Big telecoms in North Carolina keep fretting about towns like Wilson and Salisbury getting into the broadband business.
Ever since a 2005 appeals court ruling upheld the right of towns and cities to offer high-speed Internet to their residents, large cable and phone companies have been urging the General Assembly to throw obstacles in the way. Local governments, they argue, don't have to pay taxes and can subsidize their rates to undercut the corporate competition.
"We just want the playing field level between the two of us," said Jack Stanley, a regional lobbyist for Time Warner Cable.
Those efforts, however, have failed as mayors and local governments argue the big companies won't offer the kind of super-fast Internet at reasonable prices they say attracts high-tech industries.
"We're trying very hard by providing broadband to bring new local businesses to our community, to bring jobs," said Salisbury Mayor Susan Kluttz, whose city has borrowed to build a $30 million fiber-optic network it will begin testing in a few months.
Heading into this week's start of the legislative session, the telecommunications industry backed a proposal that would force cities to get voter approval to borrow money to build or repair their systems.
While a majority on the Legislature's Revenue Laws Study Committee recommended the idea last week to the full General Assembly, it's still a long shot to pass as some lawmakers agree companies fail to provide the best service and avoid communities that don't generate enough profit.
"Leaving this solely to the telecoms and the cable companies has not gotten us the best result we could get, and we should promote other models, including the municipal model," said Rep. Bill Faison, D-Orange, who is leading a separate House committee examining the topic.
Still others argue lawmakers have brought this fight on themselves because they've never conformed state law to the 2005 court ruling to fill in details on how towns and cities should build these systems.
State law allows municipalities to enter into "public enterprise" for services such as electric power, cable television and trash — areas where private companies historically weren't willing to invest.
A 2005 Court of Appeals ruling involving then-BellSouth Corp. and the city of Laurinburg, which leased its fiber-optic network to outside customers, determined high-speed Internet fell under the definition of cable television. Only a few municipalities have entered into the broadband network business since then.
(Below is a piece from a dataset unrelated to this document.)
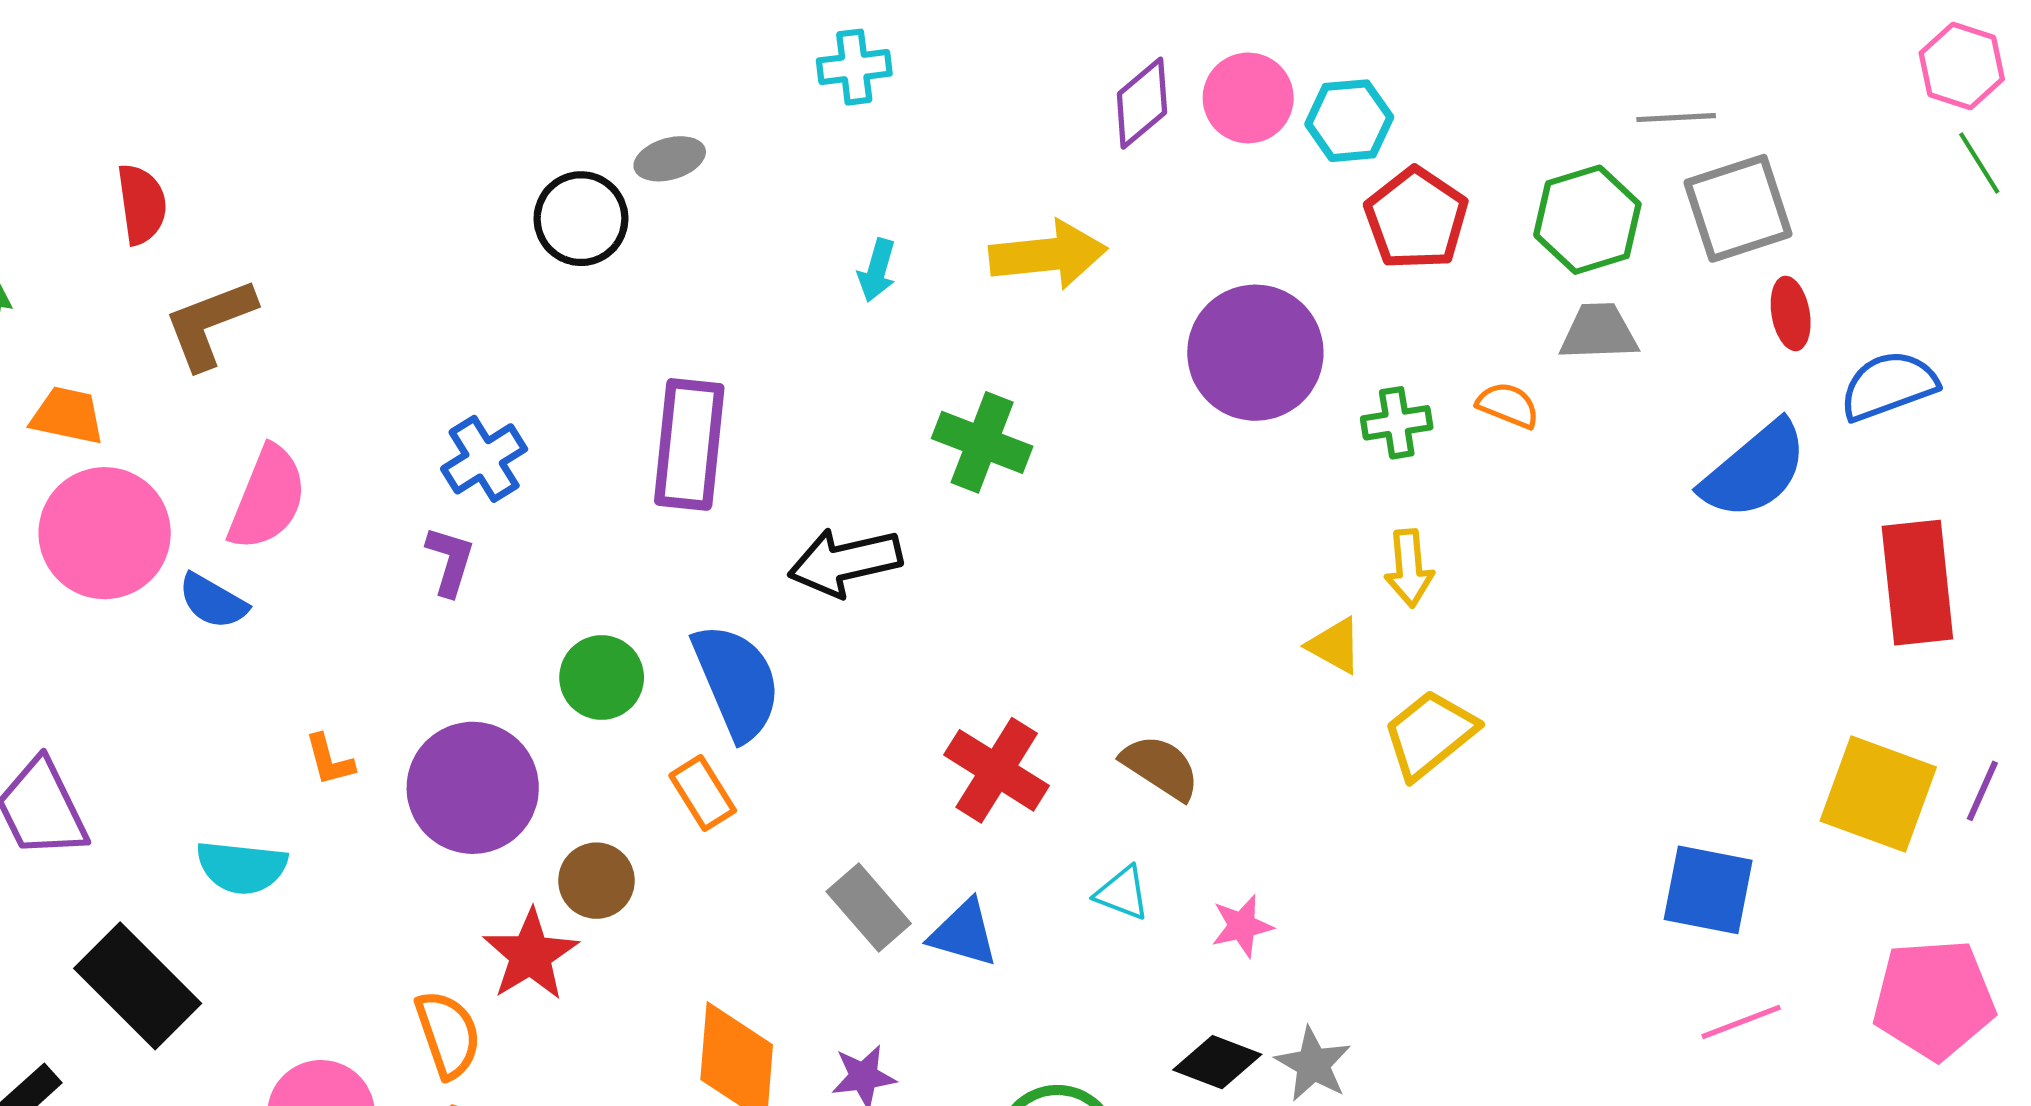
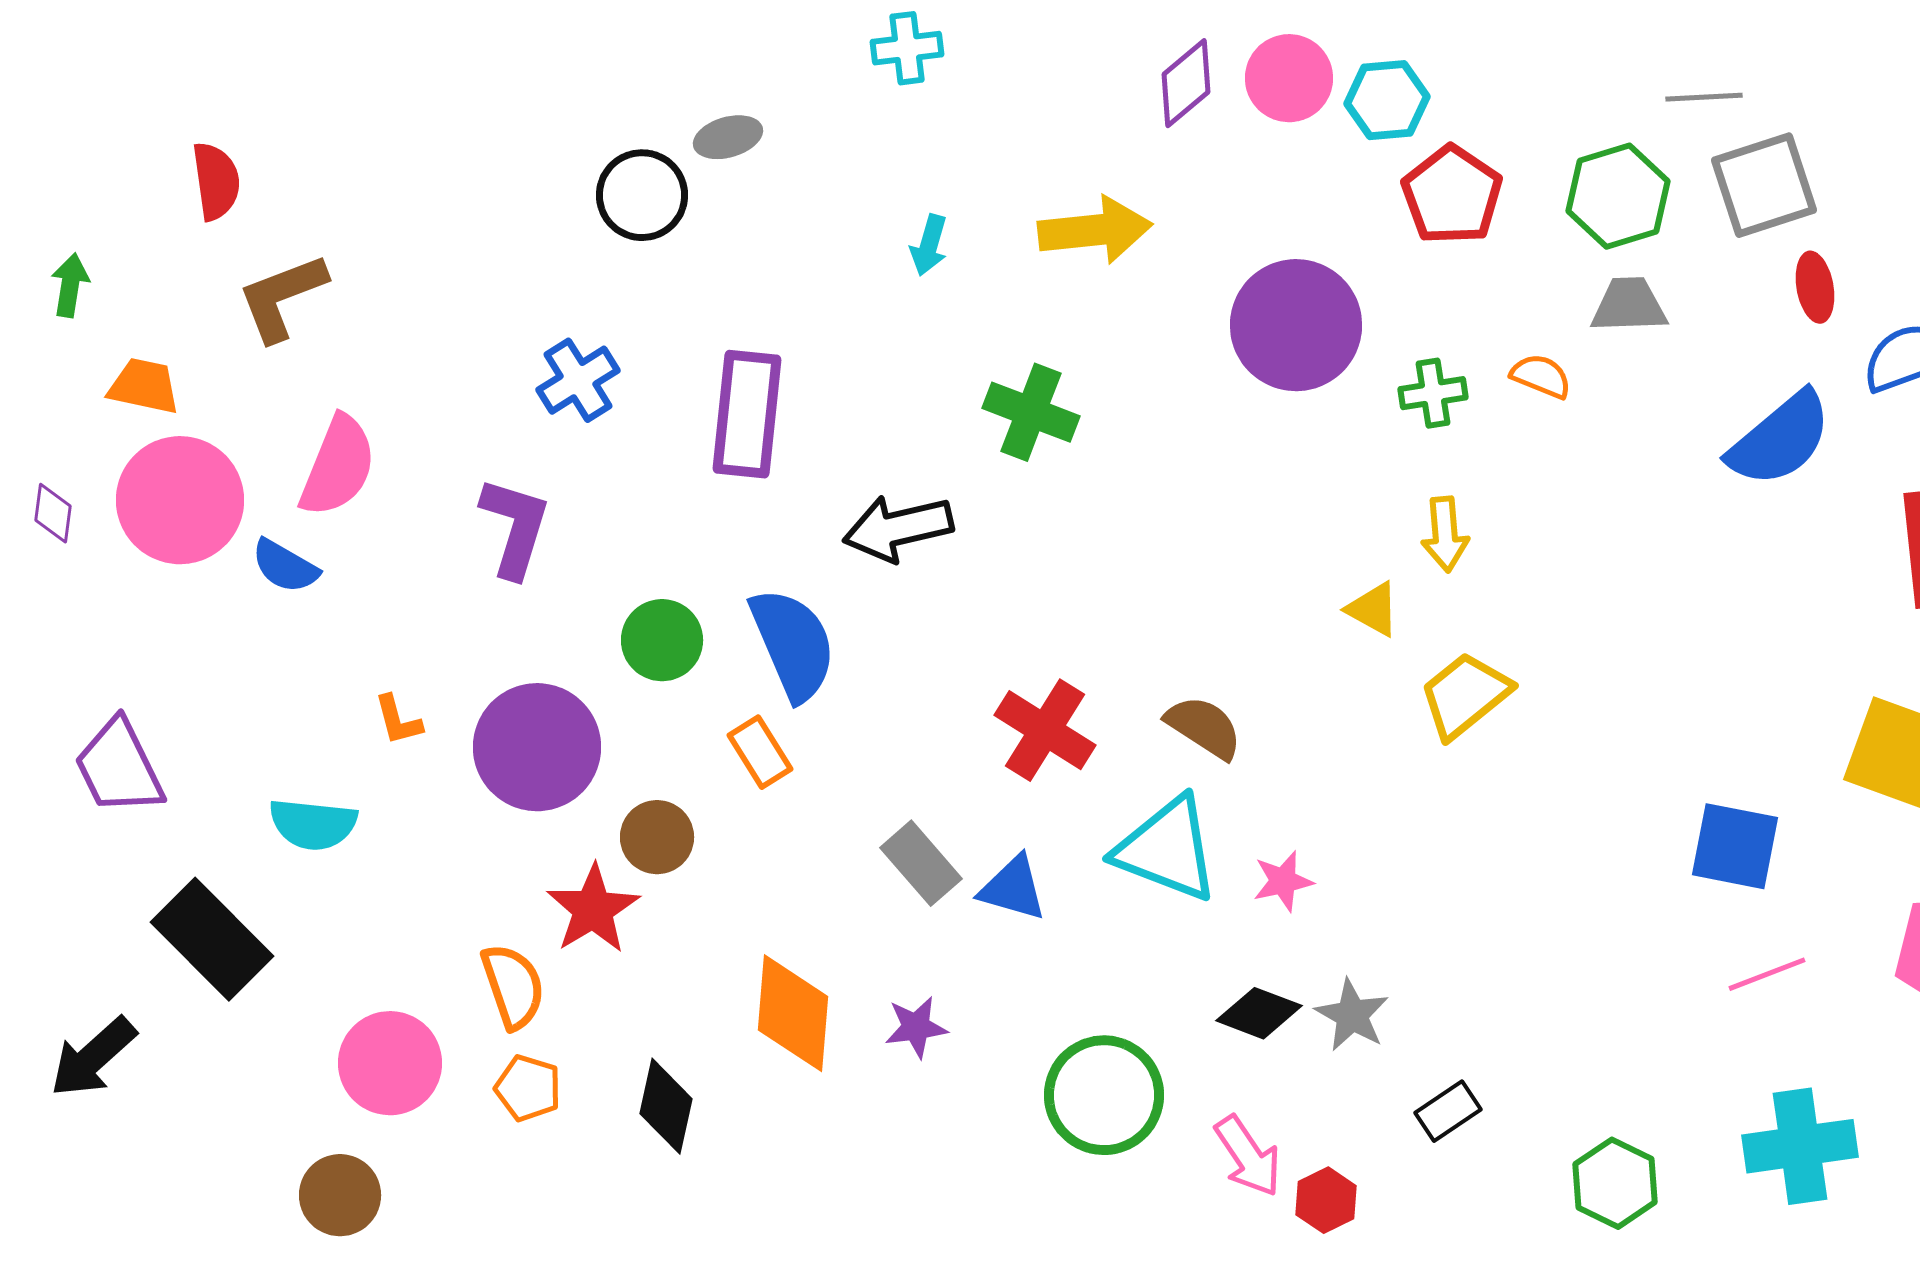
blue cross: (484, 459) -> (578, 380), moved
purple L-shape: (450, 561) -> (515, 527), size x1.5
cyan triangle: (1122, 893) -> (1167, 849), size x2.0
Wilson has made the most dynamic effort.
Wilson city officials borrowed $28 million, without a referendum by voters, to lay the fiber-optic lines and build other infrastructure to create Greenlight, which offers cable, phone and Internet service.
Greenlight has drawn nearly 5,000 household customers since it began offering the service in 2008. According to its website, it has the fastest residential Internet speed in North Carolina: 100 megabits per second, compared to 15 megabits offered to Time Warner residential customers in Wilson.
If successful, Wilson's effort could lure more cities and towns to enter the business, eating into the markets of cable and Internet companies.
In 2007, a House committee agreed to require governments to hold public hearings before offering cable and Internet services and keep them from pricing the services below cost. But the bill went nowhere. A similar bill introduced last year ended up as a study proposal for Faison's committee.
Sen. David Hoyle, D-Gaston, recently proposed a moratorium on local governments getting into the business while the issue is studied further. Hoyle backed down after opposition from the North Carolina League of Municipalities and several companies including Google, Intel and Alcatel-Lucent. But he replaced the proposal with a requirement that any debt incurred for building a broadband network must be approved in a referendum.
"What's wrong with the people being allowed the right to vote on debt that they're going to be responsible for repaying?" Hoyle asked.
Kelli Kukura, a lobbyist for the league, said cable television groups have spent hundreds of thousands defeating referenda on similar broadband projects in other states, with ad blitzes on their own cable TV systems.
Marcus Trathen, representing the North Carolina Cable Telecommunications Association, called the referendum idea "an appropriate stopgap measure that I think restores some rationality to the process."
More efforts at a compromise are likely on the horizon. High-speed Internet service could mean the difference between economic prosperity and malaise for small towns in North Carolina.
"In the 21st century, broadband is what electrification and water and sewer were in other centuries," said Rep. Jennifer Weiss, D-Wake.